Look through the material below and show every line with the word "distance".

Dataset entries:
·····

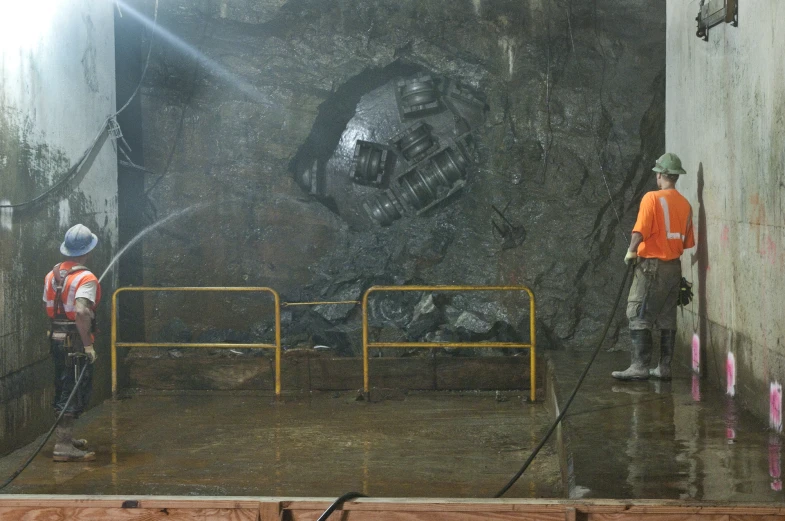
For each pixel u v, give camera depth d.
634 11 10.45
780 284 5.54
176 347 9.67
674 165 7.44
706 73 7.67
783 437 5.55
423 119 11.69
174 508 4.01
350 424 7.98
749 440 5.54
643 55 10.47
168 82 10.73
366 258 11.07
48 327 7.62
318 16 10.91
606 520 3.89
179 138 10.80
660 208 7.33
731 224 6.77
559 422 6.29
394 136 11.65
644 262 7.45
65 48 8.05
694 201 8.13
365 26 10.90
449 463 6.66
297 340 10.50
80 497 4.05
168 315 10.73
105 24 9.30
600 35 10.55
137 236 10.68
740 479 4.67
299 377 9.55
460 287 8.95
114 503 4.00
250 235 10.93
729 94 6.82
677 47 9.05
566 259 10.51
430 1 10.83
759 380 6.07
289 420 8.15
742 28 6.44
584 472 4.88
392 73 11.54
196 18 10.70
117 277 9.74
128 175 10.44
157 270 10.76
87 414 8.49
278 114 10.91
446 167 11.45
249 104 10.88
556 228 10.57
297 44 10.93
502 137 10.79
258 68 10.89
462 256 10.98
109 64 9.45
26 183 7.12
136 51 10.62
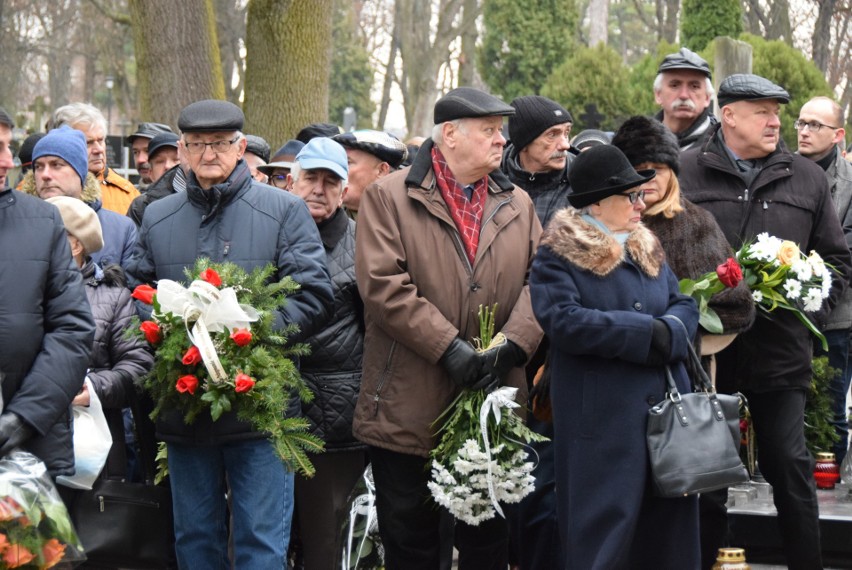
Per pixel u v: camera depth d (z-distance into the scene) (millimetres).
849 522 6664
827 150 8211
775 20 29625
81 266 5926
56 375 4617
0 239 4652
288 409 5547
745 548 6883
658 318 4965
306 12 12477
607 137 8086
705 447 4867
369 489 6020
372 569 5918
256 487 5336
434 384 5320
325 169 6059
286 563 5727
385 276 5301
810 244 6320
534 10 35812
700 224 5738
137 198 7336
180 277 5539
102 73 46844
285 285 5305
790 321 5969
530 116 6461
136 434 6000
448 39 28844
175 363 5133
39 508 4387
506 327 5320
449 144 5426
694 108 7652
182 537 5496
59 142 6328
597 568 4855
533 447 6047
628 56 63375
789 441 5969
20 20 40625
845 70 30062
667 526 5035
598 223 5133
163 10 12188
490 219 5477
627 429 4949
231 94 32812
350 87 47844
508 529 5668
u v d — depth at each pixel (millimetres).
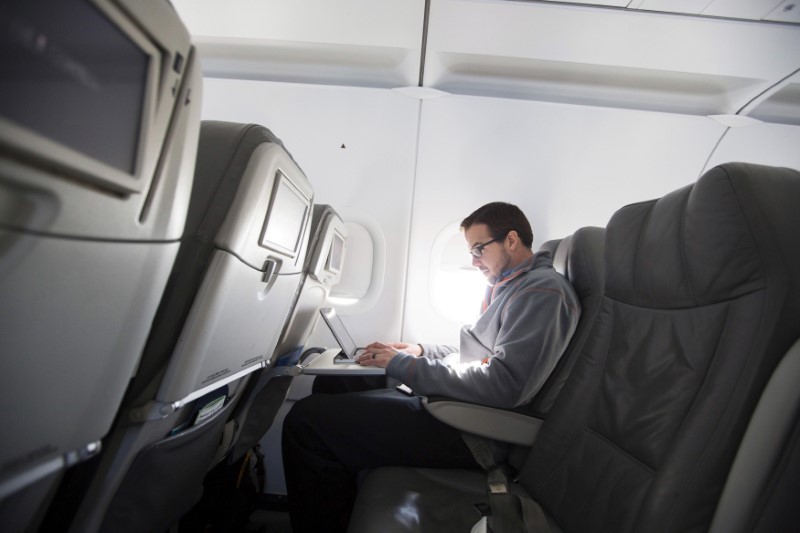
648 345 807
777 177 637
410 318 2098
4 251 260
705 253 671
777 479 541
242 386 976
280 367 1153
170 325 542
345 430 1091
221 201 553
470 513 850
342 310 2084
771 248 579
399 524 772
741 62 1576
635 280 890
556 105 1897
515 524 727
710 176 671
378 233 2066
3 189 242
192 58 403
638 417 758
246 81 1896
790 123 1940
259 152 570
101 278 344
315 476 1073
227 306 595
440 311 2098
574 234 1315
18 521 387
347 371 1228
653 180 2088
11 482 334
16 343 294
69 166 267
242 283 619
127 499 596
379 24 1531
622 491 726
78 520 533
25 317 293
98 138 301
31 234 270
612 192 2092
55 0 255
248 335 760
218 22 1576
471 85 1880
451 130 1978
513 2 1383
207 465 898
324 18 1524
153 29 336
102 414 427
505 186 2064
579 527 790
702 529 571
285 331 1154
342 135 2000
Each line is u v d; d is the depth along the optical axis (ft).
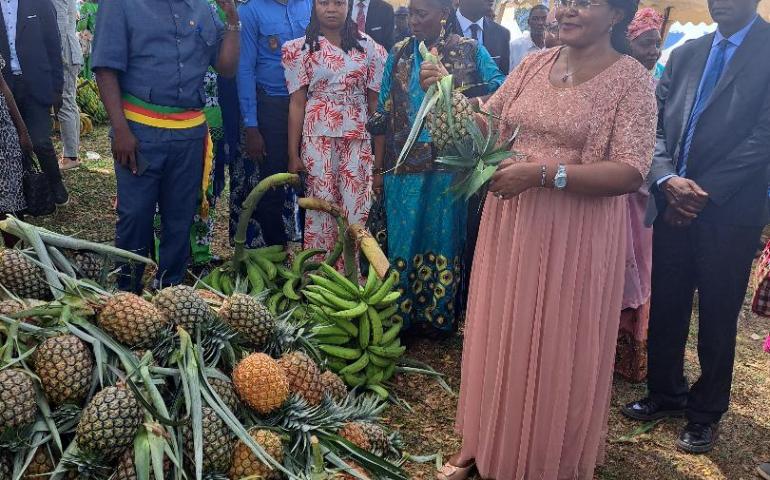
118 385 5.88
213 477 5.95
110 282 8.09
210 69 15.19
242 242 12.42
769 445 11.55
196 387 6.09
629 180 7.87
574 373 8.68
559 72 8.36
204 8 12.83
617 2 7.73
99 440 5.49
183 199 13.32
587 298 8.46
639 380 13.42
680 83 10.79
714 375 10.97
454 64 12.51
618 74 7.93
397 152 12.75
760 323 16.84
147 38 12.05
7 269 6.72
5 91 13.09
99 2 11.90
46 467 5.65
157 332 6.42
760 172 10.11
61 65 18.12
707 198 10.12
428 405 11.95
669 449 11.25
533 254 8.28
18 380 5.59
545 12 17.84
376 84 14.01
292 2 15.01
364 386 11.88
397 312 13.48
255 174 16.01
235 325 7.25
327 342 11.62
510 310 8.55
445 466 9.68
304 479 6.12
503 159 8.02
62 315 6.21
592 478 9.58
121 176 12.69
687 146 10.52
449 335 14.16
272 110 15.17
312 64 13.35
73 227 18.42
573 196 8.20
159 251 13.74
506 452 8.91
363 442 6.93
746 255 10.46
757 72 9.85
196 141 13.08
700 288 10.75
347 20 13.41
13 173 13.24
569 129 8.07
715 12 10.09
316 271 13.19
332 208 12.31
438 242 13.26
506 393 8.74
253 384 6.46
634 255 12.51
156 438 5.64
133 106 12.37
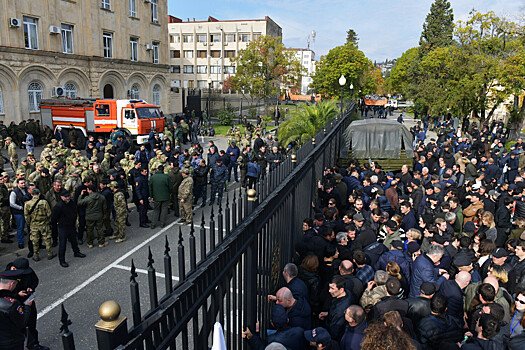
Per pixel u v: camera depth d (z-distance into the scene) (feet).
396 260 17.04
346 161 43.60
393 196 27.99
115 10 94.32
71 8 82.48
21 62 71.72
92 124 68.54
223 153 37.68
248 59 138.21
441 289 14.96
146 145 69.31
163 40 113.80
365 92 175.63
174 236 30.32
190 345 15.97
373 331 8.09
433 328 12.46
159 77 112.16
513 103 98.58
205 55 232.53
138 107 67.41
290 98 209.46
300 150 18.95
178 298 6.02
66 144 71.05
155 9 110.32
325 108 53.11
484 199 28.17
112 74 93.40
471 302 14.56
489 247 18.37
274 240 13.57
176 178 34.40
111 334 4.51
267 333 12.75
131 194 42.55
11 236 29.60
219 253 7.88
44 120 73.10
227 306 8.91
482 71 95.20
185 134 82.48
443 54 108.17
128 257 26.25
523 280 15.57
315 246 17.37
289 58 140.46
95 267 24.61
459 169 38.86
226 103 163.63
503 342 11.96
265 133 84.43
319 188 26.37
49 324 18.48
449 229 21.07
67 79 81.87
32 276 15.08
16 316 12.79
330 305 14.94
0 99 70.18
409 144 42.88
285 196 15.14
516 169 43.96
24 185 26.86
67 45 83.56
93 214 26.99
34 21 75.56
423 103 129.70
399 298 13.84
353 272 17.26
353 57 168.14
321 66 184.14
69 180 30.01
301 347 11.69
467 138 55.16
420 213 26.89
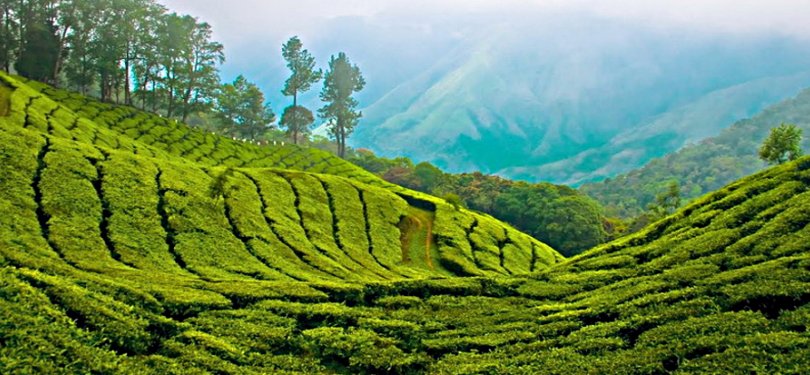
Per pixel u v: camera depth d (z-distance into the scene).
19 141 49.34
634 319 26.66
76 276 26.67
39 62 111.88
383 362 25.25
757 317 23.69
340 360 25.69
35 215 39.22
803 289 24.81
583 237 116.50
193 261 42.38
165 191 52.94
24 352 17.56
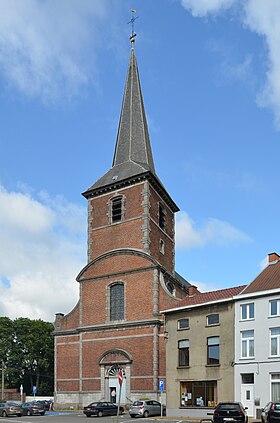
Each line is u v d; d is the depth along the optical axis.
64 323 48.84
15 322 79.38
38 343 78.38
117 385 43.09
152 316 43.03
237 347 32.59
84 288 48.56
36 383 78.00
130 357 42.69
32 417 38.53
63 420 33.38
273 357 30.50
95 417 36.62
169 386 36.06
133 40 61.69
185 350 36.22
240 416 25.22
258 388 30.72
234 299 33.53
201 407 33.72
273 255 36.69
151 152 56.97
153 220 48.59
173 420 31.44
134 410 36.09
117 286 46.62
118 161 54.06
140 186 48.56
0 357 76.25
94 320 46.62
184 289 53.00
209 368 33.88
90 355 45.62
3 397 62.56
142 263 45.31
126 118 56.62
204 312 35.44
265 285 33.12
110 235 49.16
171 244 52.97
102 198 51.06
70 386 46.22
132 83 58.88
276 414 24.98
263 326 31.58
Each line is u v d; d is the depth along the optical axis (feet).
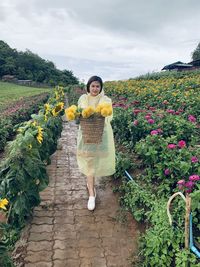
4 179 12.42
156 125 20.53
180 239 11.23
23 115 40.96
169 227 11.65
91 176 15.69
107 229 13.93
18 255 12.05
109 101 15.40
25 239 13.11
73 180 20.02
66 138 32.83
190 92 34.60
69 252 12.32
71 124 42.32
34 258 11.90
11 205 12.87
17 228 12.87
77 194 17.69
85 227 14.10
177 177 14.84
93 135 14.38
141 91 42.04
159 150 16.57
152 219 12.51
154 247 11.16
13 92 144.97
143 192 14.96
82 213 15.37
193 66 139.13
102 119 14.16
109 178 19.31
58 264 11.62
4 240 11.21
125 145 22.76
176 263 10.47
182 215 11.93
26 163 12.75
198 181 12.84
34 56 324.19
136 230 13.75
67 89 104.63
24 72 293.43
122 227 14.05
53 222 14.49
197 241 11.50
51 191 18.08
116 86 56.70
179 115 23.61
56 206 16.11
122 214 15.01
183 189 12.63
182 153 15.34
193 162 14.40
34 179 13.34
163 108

·····

Task result:
Per pixel u v: camera depth d (z-distance into the scene) (millimetres).
Per pixel u v: camera depth d (z-distance into the scene) (feet).
Per pixel u v: camera depth d (z-distance into the scene).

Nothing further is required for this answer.